The MFT resides at the root of the Windows volume.
Master File Table Structure
Each file on the volume has an entry contained within the MFT. Each MFT entry is made up of a header and several attributes. Here is the complete list of all the attributes found in MFT entries as described by Microsoft’s MSDN site.
Figure 1: List of attributes from Microsoft MSDN site
Using BlackLight we are going to look at the MFT Record for an Excel Spreadsheet. To view the MFT record for a file in BlackLight select the file, select the Record tab, then change the drop down under the Data Interpreter window to Data Structure. From here you will be able to see BlackLight’s MFT templating feature.
Figure 2: BlackLight’s MFT template view, note drop down choosing Data Structure
MFT Header Attribute
It should be known that not all MFT entities contain all the attributes. In fact some attributes are rarely found.

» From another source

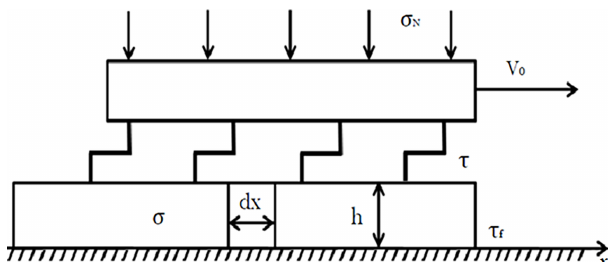
Figure 3. The model of infinitive elastic rod driven by elastic shear spring.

The MFT Record Header contains several pieces of important information.
Figure 3: Showing some records contained in the MFT Record Header
Figure 4: View of MFT Record Header in BlackLight
The Standard Information Attribute
As seen in Figure 1 from above, this attribute is numbered with the MFT record 10 00 00 00. It contains the dates and time attributes for the file along with DOS attributes that describe the file.
Figure 5: Standard Information Attribute shown in BlackLight
DOS Permissions describe the type of file.
Figure 6: DOS Permissions describing the file
The above listed DOS Permissions can be combined, and example of this would be 22 40 00 00 representing a file that is archived, hidden and encrypted.
The FileName Attribute
This attribute is identified as 30 00 00 00, and contains the name of the file, the date and time the file was named, and the physical and allocated size of the file.
Figure 7: FileName Attribute shown in BlackLight
This MFT attribute contains information about where the data for the actual file exists on the volume. As you may know, sometimes if the data is small enough the entire data of the file can be stored within the Master File Table. However, in most cases the file’s data is too large to fit within the MFT.
Figure 8: Data Attribute shown in BlackLight
The non-resident flag indicates that the file’s data is not contained within the MFT, small files of less than 512 bytes can store data within the MFT. Toward the end of the data attribute we find the total number of clusters that the data for this file occupies, and the starting cluster for the data.